• **Problem description**
Pictures are not part of the copy; retype all the records below exactly.

• **Records supplied**
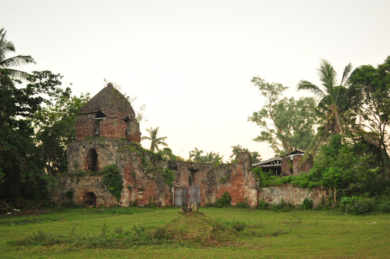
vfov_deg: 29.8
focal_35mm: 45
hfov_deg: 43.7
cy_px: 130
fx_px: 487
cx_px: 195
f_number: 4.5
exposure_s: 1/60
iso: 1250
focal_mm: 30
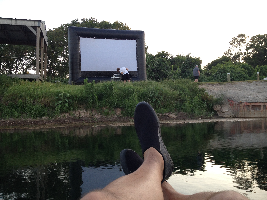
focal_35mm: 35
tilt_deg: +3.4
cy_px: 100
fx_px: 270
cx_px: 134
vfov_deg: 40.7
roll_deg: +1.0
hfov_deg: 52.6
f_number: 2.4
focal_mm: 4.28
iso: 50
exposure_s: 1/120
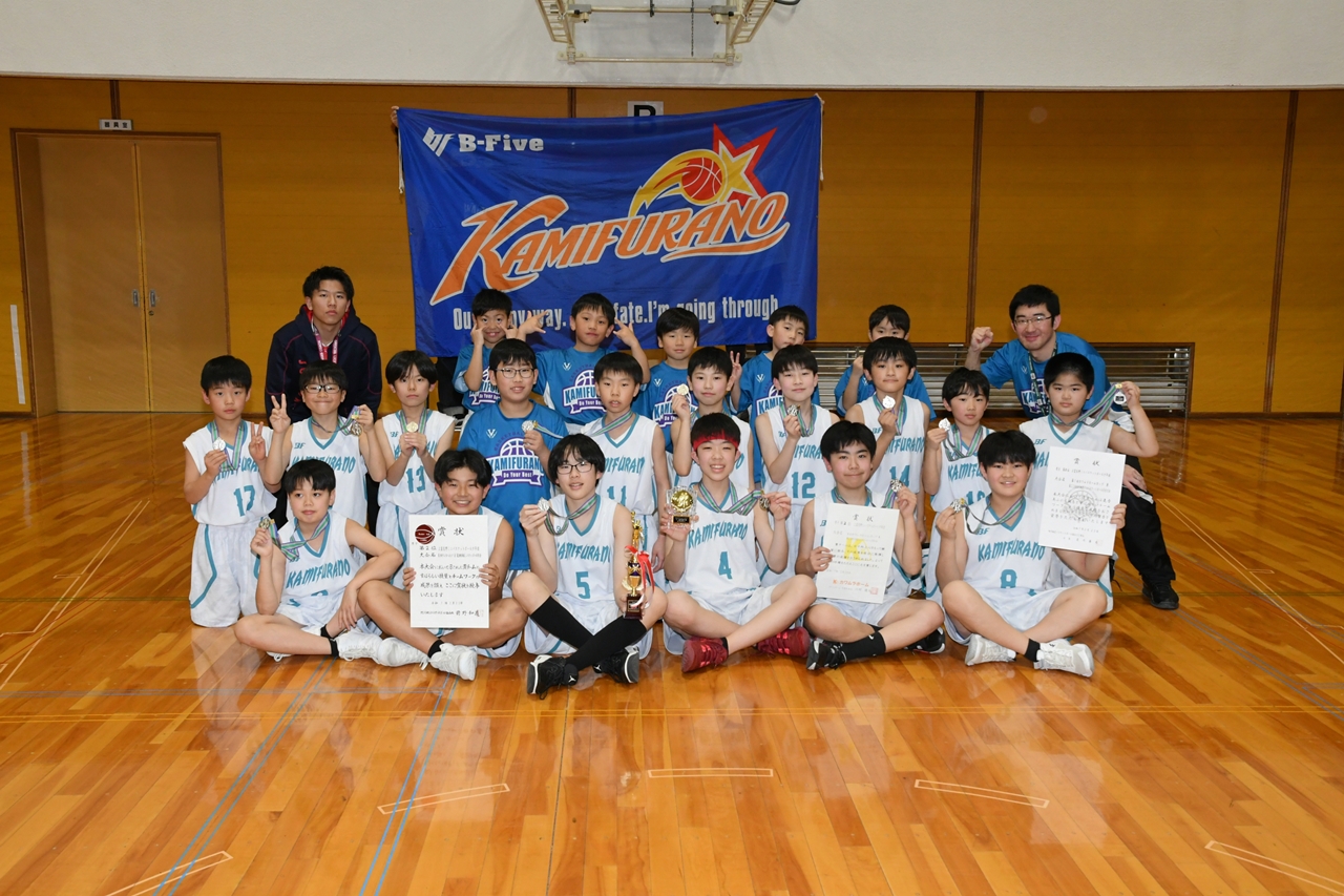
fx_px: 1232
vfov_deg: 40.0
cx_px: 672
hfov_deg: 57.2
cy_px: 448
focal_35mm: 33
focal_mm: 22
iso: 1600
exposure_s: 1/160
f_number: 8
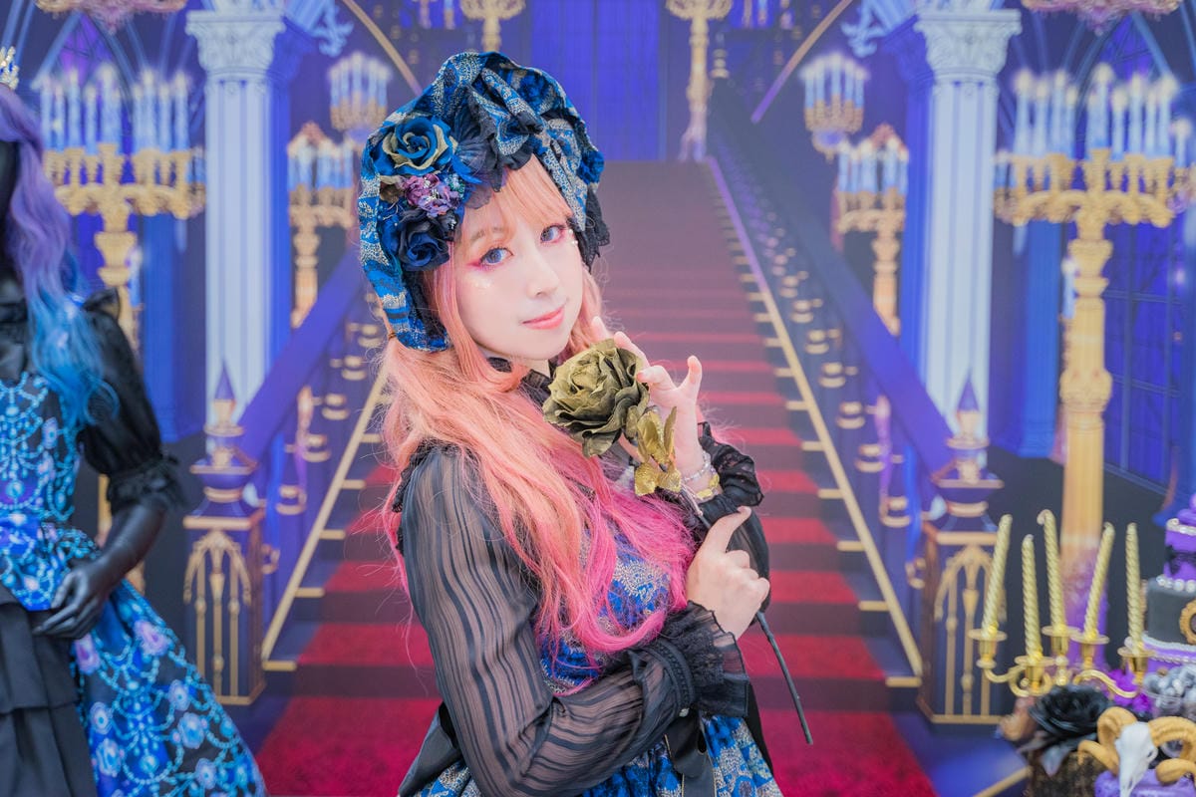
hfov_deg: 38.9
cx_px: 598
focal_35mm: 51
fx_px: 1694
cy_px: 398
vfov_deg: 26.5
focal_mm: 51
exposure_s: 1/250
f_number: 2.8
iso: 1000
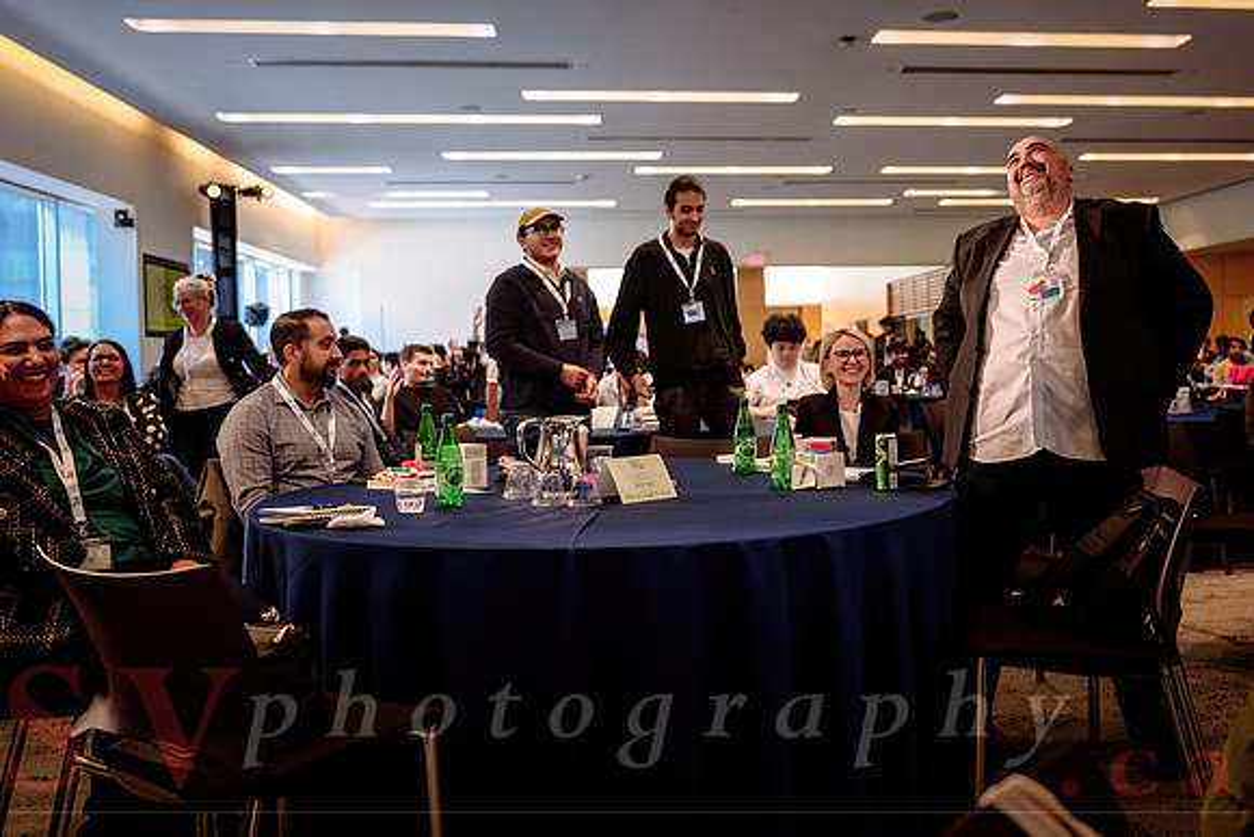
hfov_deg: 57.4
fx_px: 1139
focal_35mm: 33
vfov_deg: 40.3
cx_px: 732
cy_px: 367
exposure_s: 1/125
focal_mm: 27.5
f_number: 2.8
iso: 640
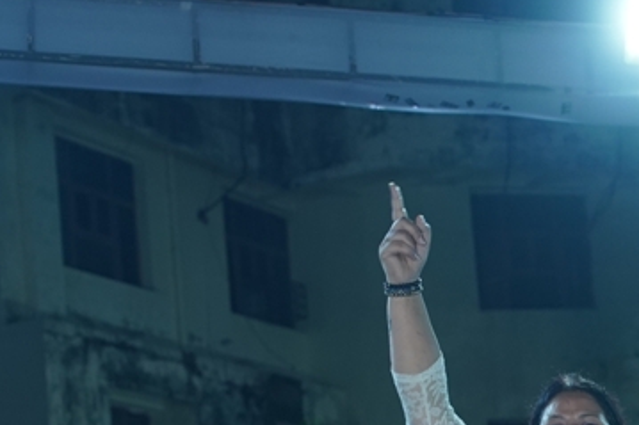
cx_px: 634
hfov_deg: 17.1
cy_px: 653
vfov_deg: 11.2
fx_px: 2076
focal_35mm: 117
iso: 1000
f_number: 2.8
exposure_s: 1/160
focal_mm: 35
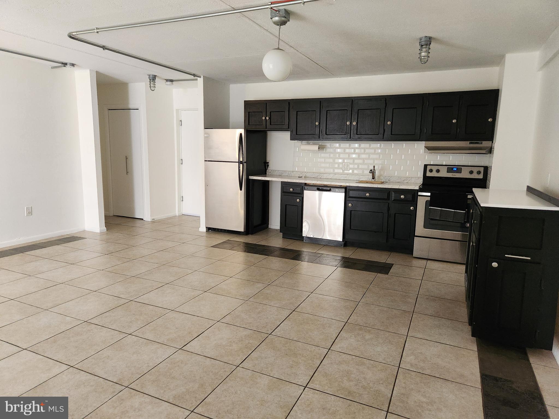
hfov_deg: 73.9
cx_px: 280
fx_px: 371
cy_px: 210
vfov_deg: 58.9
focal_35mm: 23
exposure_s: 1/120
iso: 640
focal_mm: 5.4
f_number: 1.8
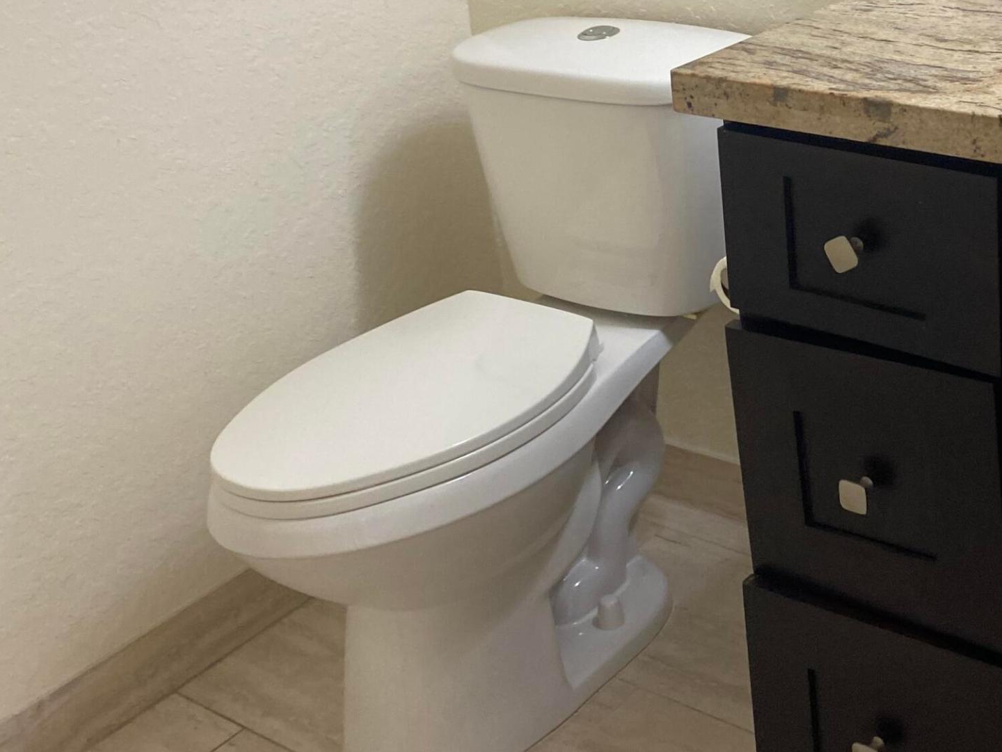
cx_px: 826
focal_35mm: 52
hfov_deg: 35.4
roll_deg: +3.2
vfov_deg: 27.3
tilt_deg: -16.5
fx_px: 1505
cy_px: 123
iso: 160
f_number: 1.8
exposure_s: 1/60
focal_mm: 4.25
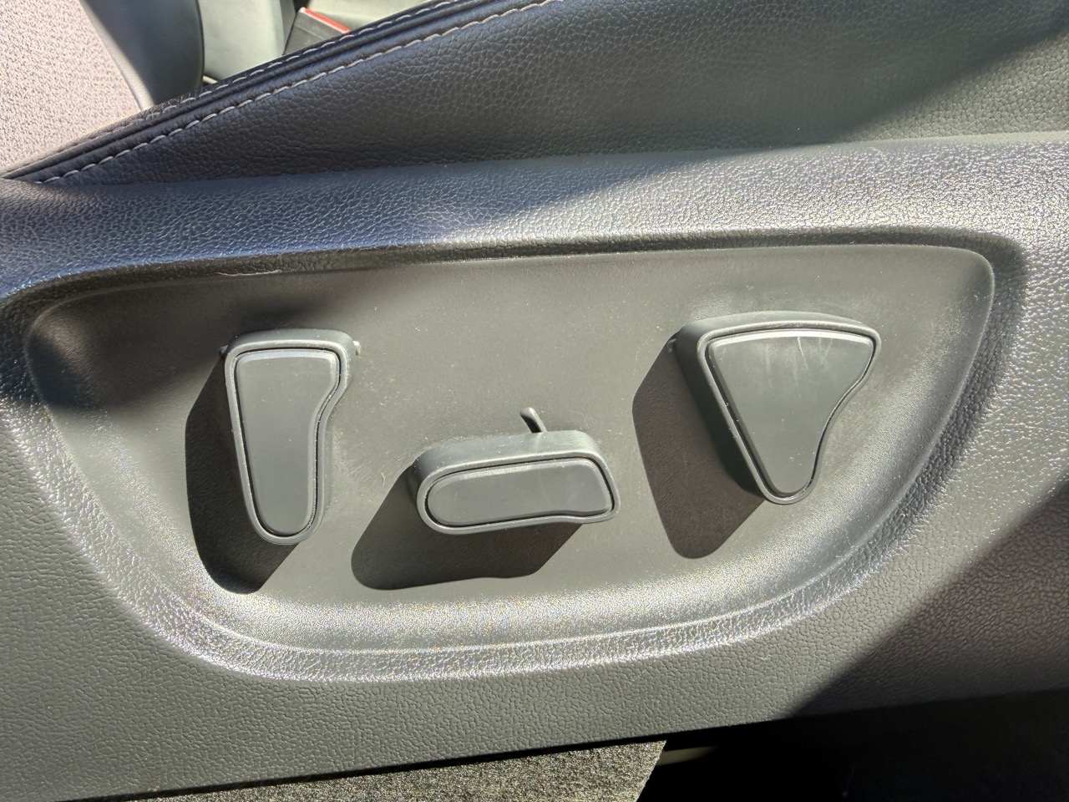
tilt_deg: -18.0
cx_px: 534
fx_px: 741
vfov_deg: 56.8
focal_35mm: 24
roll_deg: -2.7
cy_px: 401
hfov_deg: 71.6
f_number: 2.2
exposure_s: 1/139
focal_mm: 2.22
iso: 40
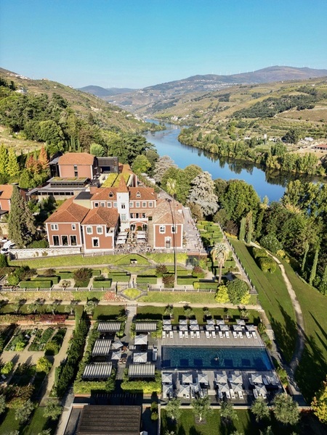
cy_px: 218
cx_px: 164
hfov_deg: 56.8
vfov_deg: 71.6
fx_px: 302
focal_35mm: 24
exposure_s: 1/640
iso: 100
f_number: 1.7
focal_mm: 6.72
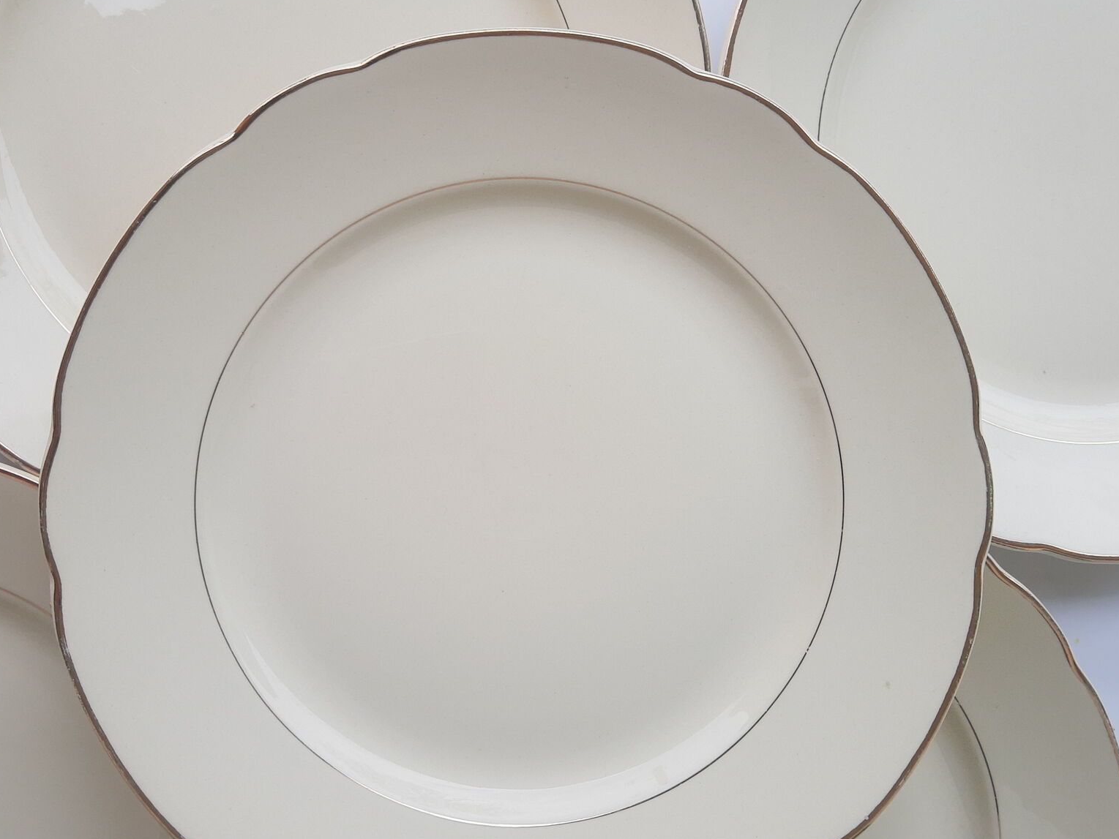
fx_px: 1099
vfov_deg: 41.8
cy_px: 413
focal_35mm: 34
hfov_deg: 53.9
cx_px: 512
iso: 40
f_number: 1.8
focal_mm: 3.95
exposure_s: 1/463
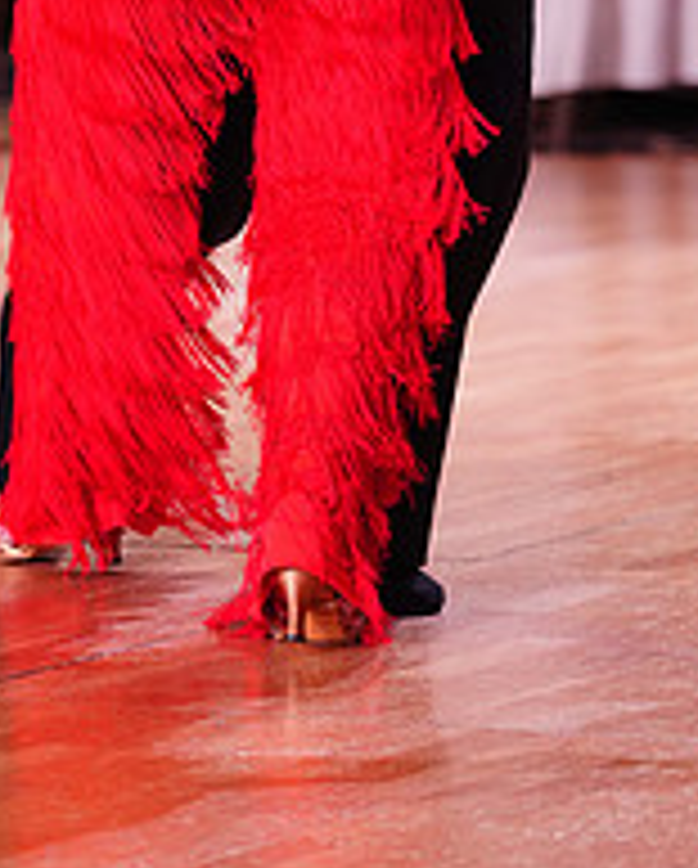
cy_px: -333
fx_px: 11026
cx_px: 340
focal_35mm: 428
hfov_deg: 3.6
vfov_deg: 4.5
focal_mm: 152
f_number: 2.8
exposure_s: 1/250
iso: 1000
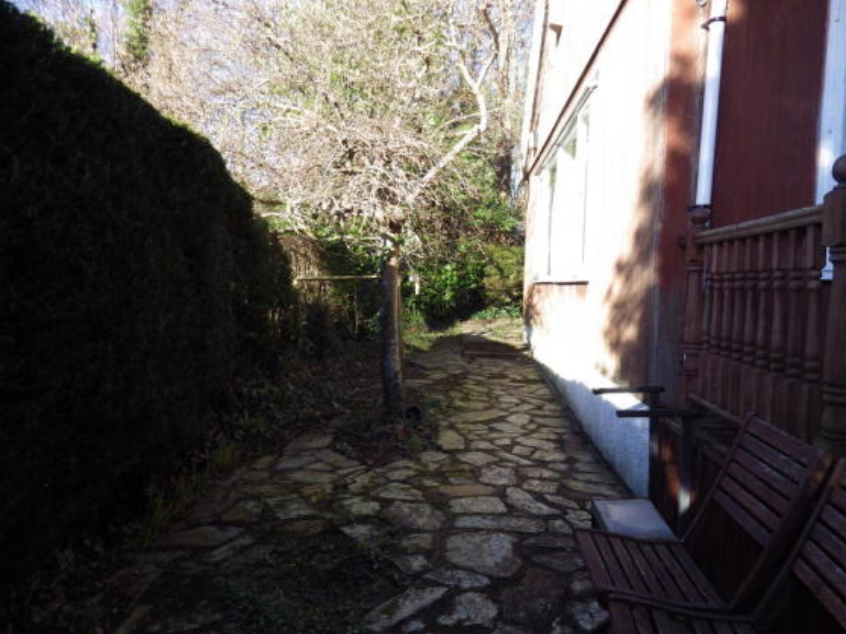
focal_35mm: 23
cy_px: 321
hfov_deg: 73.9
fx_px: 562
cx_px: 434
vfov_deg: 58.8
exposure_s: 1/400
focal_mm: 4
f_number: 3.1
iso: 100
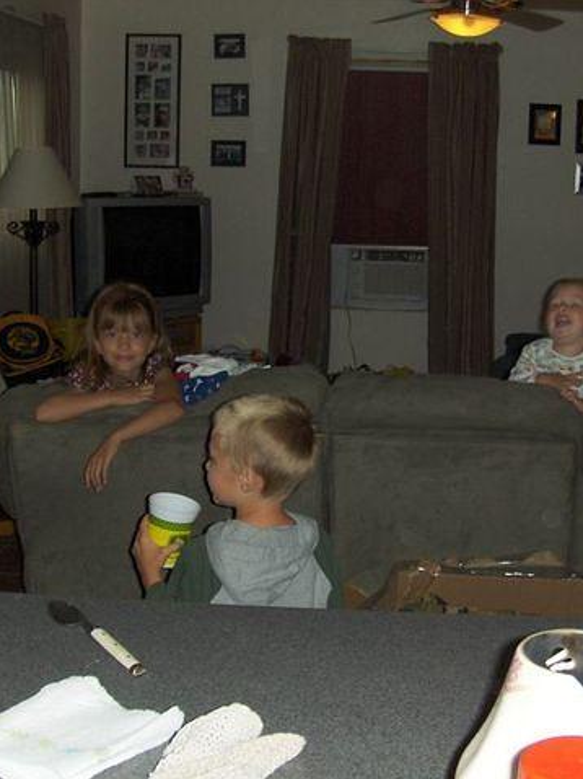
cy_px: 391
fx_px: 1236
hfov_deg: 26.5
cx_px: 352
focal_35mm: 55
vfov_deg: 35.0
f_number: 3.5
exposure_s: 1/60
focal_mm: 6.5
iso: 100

• **The completed task**
vfov_deg: 29.8
focal_35mm: 45
hfov_deg: 43.7
cy_px: 130
fx_px: 487
cx_px: 195
f_number: 4.5
exposure_s: 1/60
iso: 1250
focal_mm: 30
focal_35mm: 35
tilt_deg: +3.4
cy_px: 100
fx_px: 270
cx_px: 134
vfov_deg: 40.7
roll_deg: +1.0
hfov_deg: 52.6
f_number: 2.4
focal_mm: 4.28
iso: 50
exposure_s: 1/120
fx_px: 1232
vfov_deg: 40.0
cx_px: 672
hfov_deg: 57.2
cy_px: 448
focal_35mm: 33
focal_mm: 22
iso: 1600
exposure_s: 1/160
f_number: 8
hfov_deg: 38.9
cx_px: 598
focal_35mm: 51
fx_px: 1694
cy_px: 398
vfov_deg: 26.5
focal_mm: 51
exposure_s: 1/250
f_number: 2.8
iso: 1000
hfov_deg: 57.4
fx_px: 1139
focal_35mm: 33
vfov_deg: 40.3
cx_px: 732
cy_px: 367
exposure_s: 1/125
focal_mm: 27.5
f_number: 2.8
iso: 640
cx_px: 634
hfov_deg: 17.1
cy_px: 653
vfov_deg: 11.2
fx_px: 2076
focal_35mm: 117
iso: 1000
f_number: 2.8
exposure_s: 1/160
focal_mm: 35
hfov_deg: 73.9
cx_px: 280
fx_px: 371
cy_px: 210
vfov_deg: 58.9
focal_35mm: 23
exposure_s: 1/120
iso: 640
focal_mm: 5.4
f_number: 1.8
cx_px: 826
focal_35mm: 52
hfov_deg: 35.4
roll_deg: +3.2
vfov_deg: 27.3
tilt_deg: -16.5
fx_px: 1505
cy_px: 123
iso: 160
f_number: 1.8
exposure_s: 1/60
focal_mm: 4.25
tilt_deg: -18.0
cx_px: 534
fx_px: 741
vfov_deg: 56.8
focal_35mm: 24
roll_deg: -2.7
cy_px: 401
hfov_deg: 71.6
f_number: 2.2
exposure_s: 1/139
focal_mm: 2.22
iso: 40
cy_px: 218
cx_px: 164
hfov_deg: 56.8
vfov_deg: 71.6
fx_px: 302
focal_35mm: 24
exposure_s: 1/640
iso: 100
f_number: 1.7
focal_mm: 6.72
fx_px: 1099
vfov_deg: 41.8
cy_px: 413
focal_35mm: 34
hfov_deg: 53.9
cx_px: 512
iso: 40
f_number: 1.8
focal_mm: 3.95
exposure_s: 1/463
cy_px: -333
fx_px: 11026
cx_px: 340
focal_35mm: 428
hfov_deg: 3.6
vfov_deg: 4.5
focal_mm: 152
f_number: 2.8
exposure_s: 1/250
iso: 1000
focal_35mm: 23
cy_px: 321
hfov_deg: 73.9
fx_px: 562
cx_px: 434
vfov_deg: 58.8
exposure_s: 1/400
focal_mm: 4
f_number: 3.1
iso: 100
cy_px: 391
fx_px: 1236
hfov_deg: 26.5
cx_px: 352
focal_35mm: 55
vfov_deg: 35.0
f_number: 3.5
exposure_s: 1/60
focal_mm: 6.5
iso: 100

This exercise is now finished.